On this point Olga retains a foothold in reality, when all the rest has become bodiless, rainbow-coloured myth. She does not want Stefan to succumb here, where the danger is greatest. She does not want him to slip away into illusion and leave her all alone with her one bitter certainty.

‘But as a teacher you have dignity,’ he says. ‘You have self-respect.’

‘I had no respect. The parents did not respect me and neither did their children. I hated them!’

He raises his eyebrows, purses his lips.

‘Even if I go back to Poland, I will never again be a teacher,’ she says.

And as she says it, her foothold crumbles imperceptibly away. She is released, into the memory of crisp snow on winter streets, of her grandmother’s warm kitchen, of the hot flat days of summer, of familiar sounds and smells; of herself moving, acknowledged, through the landscape, being seen and known, her friends and family crowding round her at every turn, calling her name. Olga! Olga! Suddenly it seems clear what the problem was, the blockage. If she goes back to Poland she will get a job in a bank, and everything will be different. She sees herself sitting behind the cashier’s window, in a tailored suit and high-heeled shoes. She sees herself smiling, showing her straightened teeth.

Stefan reaches out and takes her hand between his own. They are large and white, peaked with knuckles like mountains.

‘Here we have the intimacy of outsiders,’ he says. ‘It is us against them. We are a little nation, fighting the world.’
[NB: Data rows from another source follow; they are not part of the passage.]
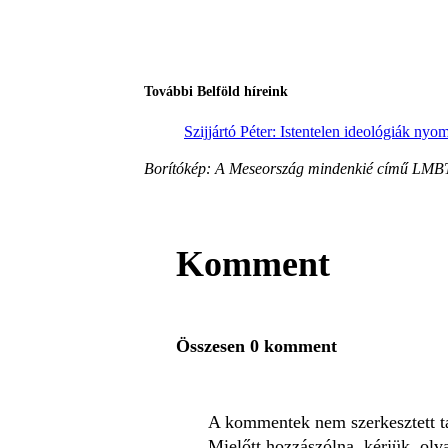
További Belföld híreink
Szijjártó Péter: Istentelen ideológiák nyo
Borítókép: A Meseország mindenkié című LMBT
Komment
Összesen 0 komment
A kommentek nem szerkesztett tar
Mielőtt hozzászólna, kérjük, olv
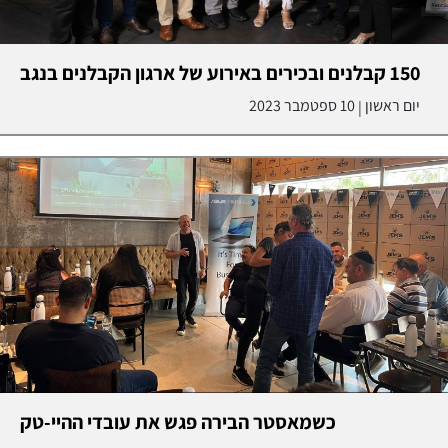
150 קבלנים ובכירים באירוע של ארגון הקבלנים בנגב
יום ראשון
10 ספטמבר 2023
|
כשמאסטר הבירה פגש את עובדי ההיי-טק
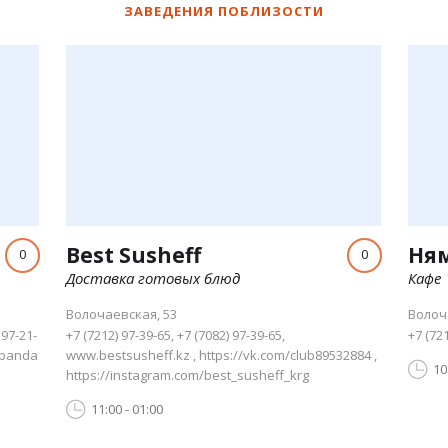
ЗАВЕДЕНИЯ ПОБЛИЗОСТИ
Best Susheff
Ня
0
0
Доставка готовых блюд
Кафе
Волочаевская, 53
Волоч
 97-21-
+7 (7212) 97-39-65, +7 (7082) 97-39-65,
+7 (72
kpanda
www.bestsusheff.kz , https://vk.com/club89532884 ,
10
https://instagram.com/best_susheff_krg
11:00 - 01:00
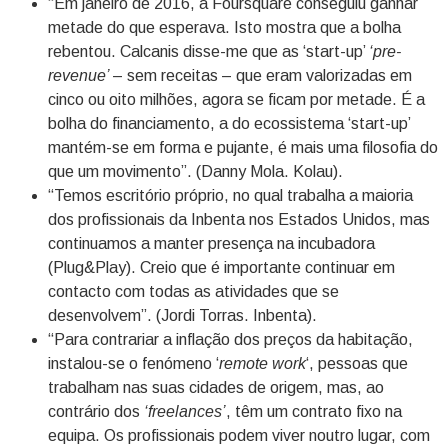
“Em janeiro de 2016, a Foursquare conseguiu ganhar
metade do que esperava. Isto mostra que a bolha
rebentou. Calcanis disse-me que as ‘start-up’
‘pre-
revenue’
– sem receitas – que eram valorizadas em
cinco ou oito milhões, agora se ficam por metade. É a
bolha do financiamento, a do ecossistema ‘start-up’
mantém-se em forma e pujante, é mais uma filosofia do
que um movimento”. (Danny Mola. Kolau).
“Temos escritório próprio, no qual trabalha a maioria
dos profissionais da Inbenta nos Estados Unidos, mas
continuamos a manter presença na incubadora
(Plug&Play). Creio que é importante continuar em
contacto com todas as atividades que se
desenvolvem”. (Jordi Torras. Inbenta).
“Para contrariar a inflação dos preços da habitação,
instalou-se o fenómeno ‘
remote work
‘, pessoas que
trabalham nas suas cidades de origem, mas, ao
contrário dos
‘freelances’
, têm um contrato fixo na
equipa. Os profissionais podem viver noutro lugar, com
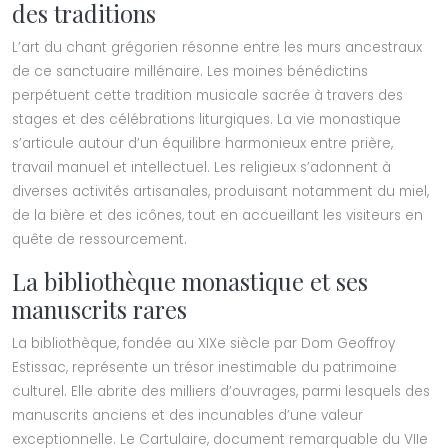
des traditions
L’art du chant grégorien résonne entre les murs ancestraux
de ce sanctuaire millénaire. Les moines bénédictins
perpétuent cette tradition musicale sacrée à travers des
stages et des célébrations liturgiques. La vie monastique
s’articule autour d’un équilibre harmonieux entre prière,
travail manuel et intellectuel. Les religieux s’adonnent à
diverses activités artisanales, produisant notamment du miel,
de la bière et des icônes, tout en accueillant les visiteurs en
quête de ressourcement.
La bibliothèque monastique et ses
manuscrits rares
La bibliothèque, fondée au XIXe siècle par Dom Geoffroy
Estissac, représente un trésor inestimable du patrimoine
culturel. Elle abrite des milliers d’ouvrages, parmi lesquels des
manuscrits anciens et des incunables d’une valeur
exceptionnelle. Le Cartulaire, document remarquable du VIIe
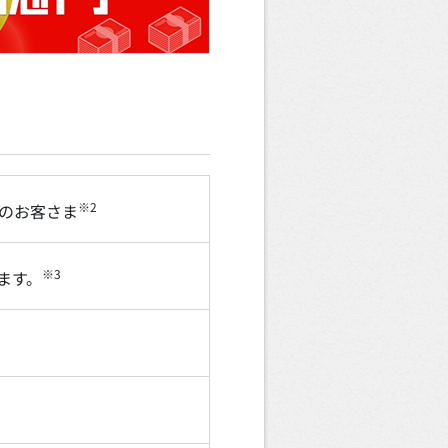
※2
上のお客さま
※3
ます。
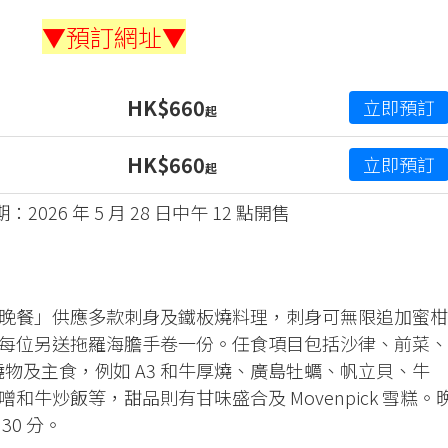
▼預訂網址▼
HK$660
立即預訂
起
HK$660
立即預訂
起
2026 年 5 月 28 日中午 12 點開售
晚餐」供應多款刺身及鐵板燒料理，刺身可無限追加蜜柑
每位另送拖羅海膽手卷一份。任食項目包括沙律、前菜、
物及主食，例如 A3 和牛厚燒、廣島牡蠣、帆立貝、牛
牛炒飯等，甜品則有甘味盛合及 Movenpick 雪糕。
30 分。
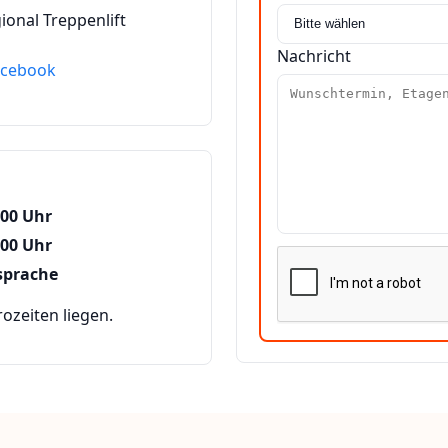
ional Treppenlift
Nachricht
acebook
:00 Uhr
:00 Uhr
sprache
zeiten liegen.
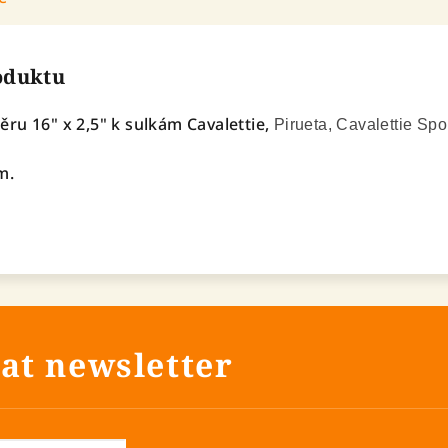
roduktu
ru 16" x 2,5" k sulkám Cavalettie,
Pirueta, Cavalettie Spo
m.
at newsletter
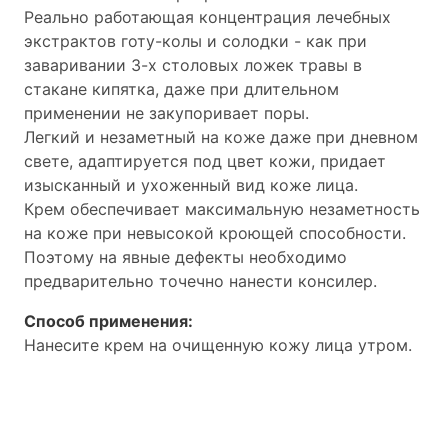
Реально работающая концентрация лечебных
экстрактов готу-колы и солодки - как при
заваривании 3-х столовых ложек травы в
стакане кипятка, даже при длительном
применении не закупоривает поры.
Легкий и незаметный на коже даже при дневном
свете, адаптируется под цвет кожи, придает
изысканный и ухоженный вид коже лица.
Крем обеспечивает максимальную незаметность
на коже при невысокой кроющей способности.
Поэтому на явные дефекты необходимо
предварительно точечно нанести консилер.
Способ применения:
Нанесите крем на очищенную кожу лица утром.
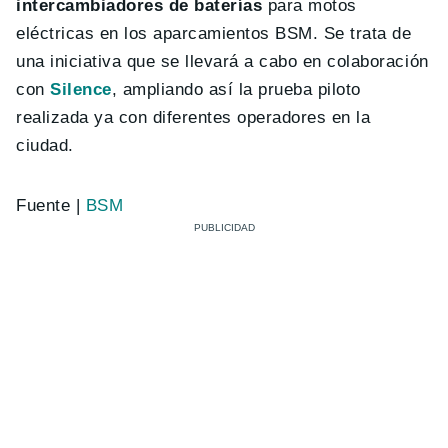
intercambiadores de baterías
para motos
eléctricas en los aparcamientos BSM. Se trata de
una iniciativa que se llevará a cabo en colaboración
con
Silence
, ampliando así la prueba piloto
realizada ya con diferentes operadores en la
ciudad.
Fuente |
BSM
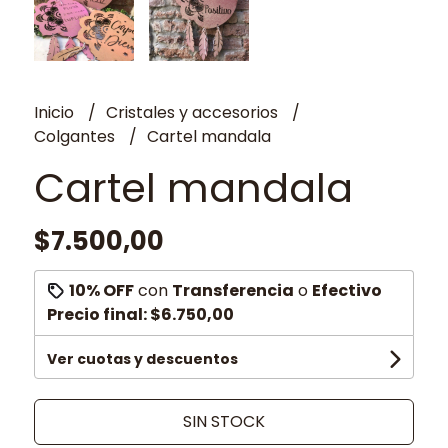
Inicio
Cristales y accesorios
Colgantes
Cartel mandala
Cartel mandala
$7.500,00
10% OFF
con
Transferencia
o
Efectivo
Precio final:
$6.750,00
Ver cuotas y descuentos
SIN STOCK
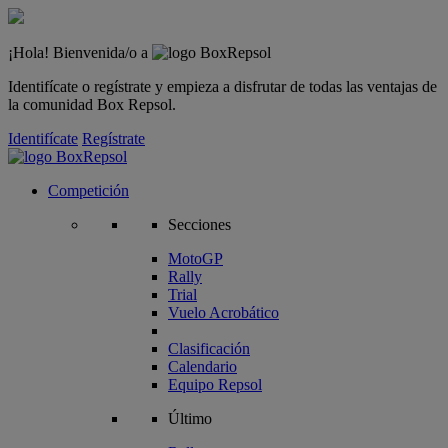
¡Hola! Bienvenida/o a
Identifícate o regístrate y empieza a disfrutar de todas las ventajas de
la comunidad Box Repsol.
Identifícate
Regístrate
Competición
Secciones
MotoGP
Rally
Trial
Vuelo Acrobático
Clasificación
Calendario
Equipo Repsol
Último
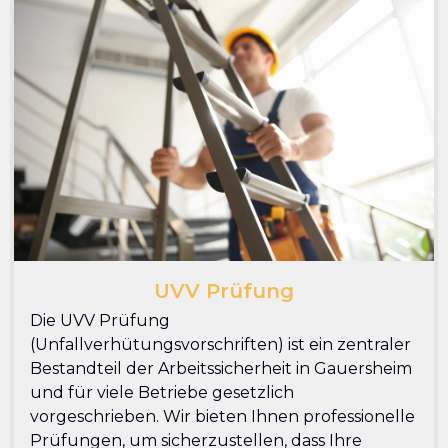
UVV Prüfung
Die UVV Prüfung
(Unfallverhütungsvorschriften) ist ein zentraler
Bestandteil der Arbeitssicherheit in Gauersheim
und für viele Betriebe gesetzlich
vorgeschrieben. Wir bieten Ihnen professionelle
Prüfungen, um sicherzustellen, dass Ihre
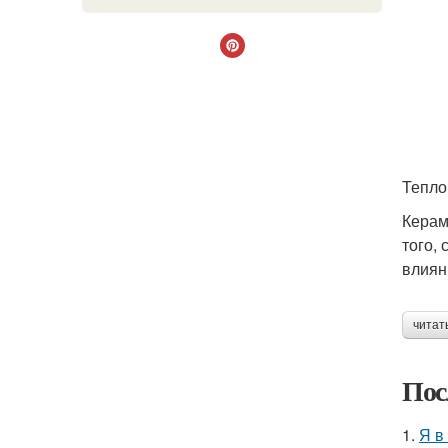
Тепло
Керам
того,
влиян
читат
Пос
1.
Я в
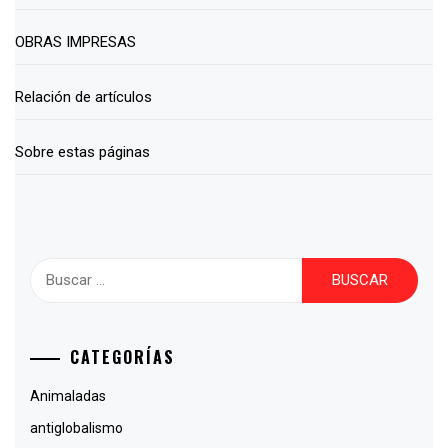
OBRAS IMPRESAS
Relación de artículos
Sobre estas páginas
Buscar:
CATEGORÍAS
Animaladas
antiglobalismo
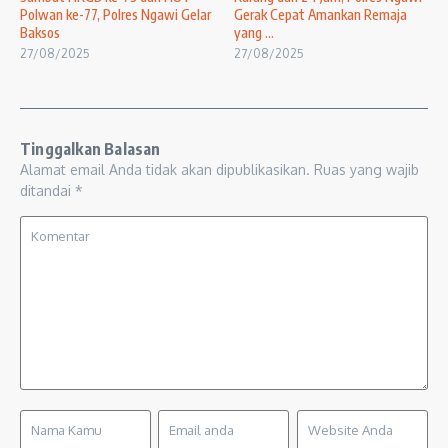
Polwan ke-77, Polres Ngawi Gelar
Gerak Cepat Amankan Remaja
Baksos
yang ...
27/08/2025
27/08/2025
Tinggalkan Balasan
Alamat email Anda tidak akan dipublikasikan.
Ruas yang wajib
ditandai
*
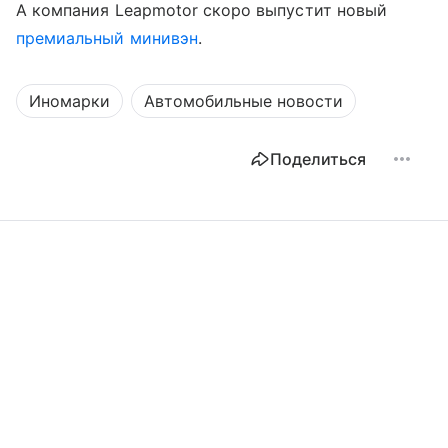
А компания Leapmotor скоро выпустит новый
премиальный минивэн
.
Иномарки
Автомобильные новости
Поделиться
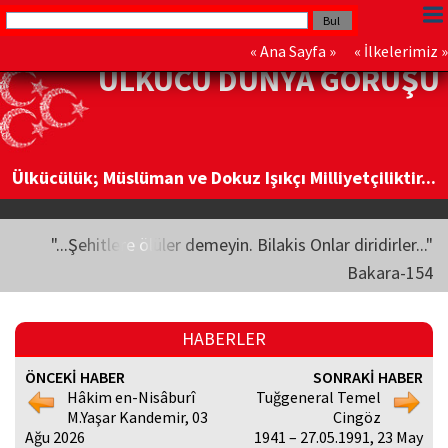
«
Ana Sayfa
» «
İlkelerimiz
»
ÜLKÜCÜ DÜNYA GÖRÜŞÜ
Ülkücülük; Müslüman ve Dokuz Işıkçı Milliyetçiliktir...
"...Şehitlere ölüler demeyin. Bilakis Onlar diridirler..."
Bakara-154
HABERLER
ÖNCEKİ HABER
SONRAKİ HABER
Hâkim en-Nisâburî
Tuğgeneral Temel
M.Yaşar Kandemir, 03
Cingöz
Ağu 2026
1941 – 27.05.1991, 23 May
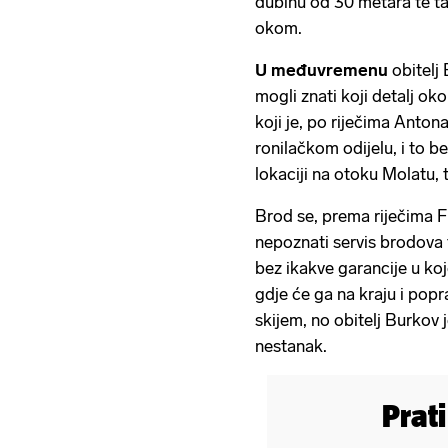
dubinu od 30 metara te ta
okom.
U međuvremenu
obitelj 
mogli znati koji detalj ok
koji je, po riječima Anton
ronilačkom odijelu, i to 
lokaciji na otoku Molatu, t
Brod se, prema riječima F
nepoznati servis brodova 
bez ikakve garancije u koje
gdje će ga na kraju i popra
skijem, no obitelj Burkov
nestanak.
Prat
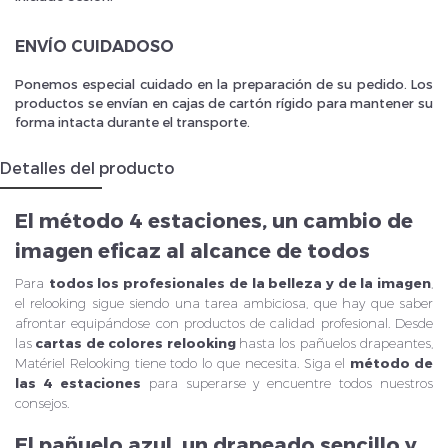
ENVÍO CUIDADOSO
Ponemos especial cuidado en la preparación de su pedido. Los
productos se envían en cajas de cartón rígido para mantener su
forma intacta durante el transporte.
Detalles del producto
El método 4 estaciones, un cambio de
imagen eficaz al alcance de todos
Para
todos los profesionales de la belleza y de la imagen
,
el relooking sigue siendo una tarea ambiciosa, que hay que saber
afrontar equipándose con productos de calidad profesional. Desde
las
cartas de colores
relooking
hasta los pañuelos drapeantes,
Matériel Relooking tiene todo lo que necesita. Siga el
método de
las 4 estaciones
para superarse y encuentre todos nuestros
consejos.
El pañuelo azul, un drapeado sencillo y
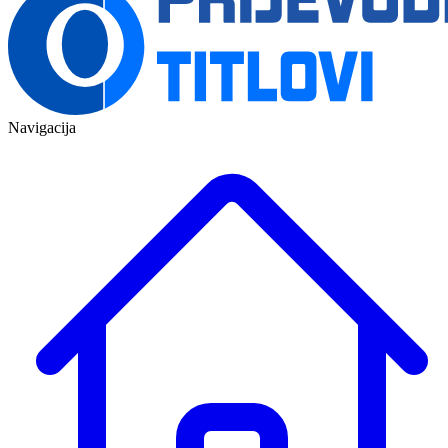
Navigacija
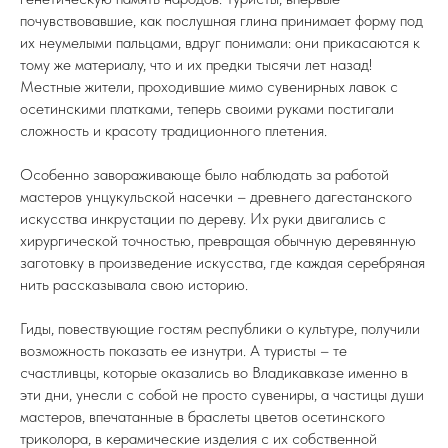
почувствовавшие, как послушная глина принимает форму под
их неумелыми пальцами, вдруг понимали: они прикасаются к
тому же материалу, что и их предки тысячи лет назад!
Местные жители, проходившие мимо сувенирных лавок с
осетинскими платками, теперь своими руками постигали
сложность и красоту традиционного плетения.
Особенно завораживающе было наблюдать за работой
мастеров унцукульской насечки – древнего дагестанского
искусства инкрустации по дереву. Их руки двигались с
хирургической точностью, превращая обычную деревянную
заготовку в произведение искусства, где каждая серебряная
нить рассказывала свою историю.
Гиды, повествующие гостям республики о культуре, получили
возможность показать ее изнутри. А туристы – те
счастливцы, которые оказались во Владикавказе именно в
эти дни, унесли с собой не просто сувениры, а частицы души
мастеров, впечатанные в браслеты цветов осетинского
триколора, в керамические изделия с их собственной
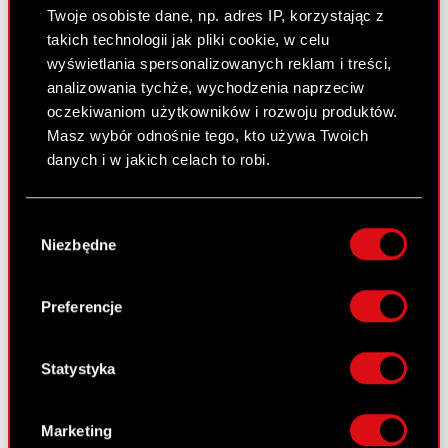
Twoje osobiste dane, np. adres IP, korzystając z
Raport bieżący nr 3/2013
takich technologii jak pliki cookie, w celu
5 marca 2013 0:00
wyświetlania spersonalizowanych reklam i treści,
analizowania tychże, wychodzenia naprzeciw
Ujawnienie informacji dotyczących
PDF
oczekiwaniom użytkowników i rozwoju produktów.
prowadzonych negocjacji
Masz wybór odnośnie tego, kto używa Twoich
danych i w jakich celach to robi.
Raport bieżący nr 2/2013
Jeśli wyrazisz na to zgodę, chcielibyśmy również:
Wybór
15 stycznia 2013 0:00
Gromadzić dane dotyczące Twojej
Niezbędne
zgody
lokalizacji geograficznej z dokładnością nawet
Zmiana firmy spółki zależnej od Emitenta
PDF
do kilku metrów
Identyfikować Twoje urządzenie, aktywnie
Preferencje
analizując charakteryzującego je zbiory
danych (fingerprinting, czyli wirtualny odcisk
Raport bieżący nr 1/2013
palca)
Statystyka
10 stycznia 2013 0:00
Dowiedz się więcej odnośnie tego, jak Twoje
osobiste dane są przetwarzane oraz ustaw własne
Terminy przekazywania raportów
Marketing
PDF
preferencje w
sekcji szczegółów
. W Deklaracji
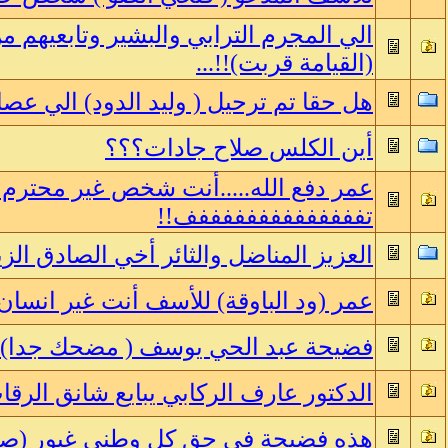
الي المجرم الترابي والبشير وتابعيهم من 
(القيامة قربت)!!...
هل حقا تم ترحيل ( وليد الدود) الي عص
أين الكلس صلاح جادات؟؟؟
عمر دفع الله.....أنت شخص غير محترم 
تففففففففففففففف!!
العزيز المناضل والثائر أخي الصادق الزي
عمر (ود الباوقة) للأسف أنت غير انسان!
فضيحة عبد الحي يوسف ( مضحك جدا)!
الدكتور عارف الركابي يبايع شانق الرقاب
هذه فضيحة في حق كل وطني غيور (صور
‘It’s true,’ she says, smiling wearily. She is tired. The effort of resisting illusion has exhausted her. And still it pricks her, through her sleepy surrender: the feeling of panic, the terrible feeling that drove her out of her home, that drove her here. It was the feeling you have when you break something. You break it, and there is nothing for you to do but run away.

‘I want to have the normal life of a man and a woman,’ he says. ‘I don’t want us to have the false intimacy of people on a little island. I want us to belong somewhere, to be a normal man and woman.’

She thinks of the women in the maternity ward, steeped in refuse; the fruit rotting in its bowls, the flowers drooping and browning. She hears the bellows and screams, sees the baby clamped grub-like to the breast. Really, she preferred the old ladies. She preferred their daintiness, their dispossession.

‘But in Poland you don’t belong either,’ she says.

‘I belong more. I belong enough.’

She strokes his fingers, her eyes grazing her surroundings, unseeing.

‘My mother will be happy to see me fail,’ she says. ‘And my sister even more. She will be happy for the rest of her life if I come home, because it means I have failed.’

‘Let them be happy,’ he says gently. ‘Give them their happiness.’

She ponders it. In the evenings when her shift is over she often goes to Stefan’s flat, a small flat on a busy street near the hospital. She sleeps in his bed, beside his body that is like a long white root, firm and forked. He sucks her large breasts in the darkness, while cars roar along the road outside. Is it normality they lack? For her these nights are abstract and solitary, tiny, like a seed from which something great and branching might grow. The seed gives no sign of what that thing will be. It is silent in itself. It has no connection to anything else, just the silent mystery of its future locked inside it.

But Stefan is right, in a way. It is hard to be sure that it is each other they really want.

‘The people I live with look perfectly normal. But they are not normal,’ she says. ‘They are not a normal family. Maybe it isn’t so easy to be normal.’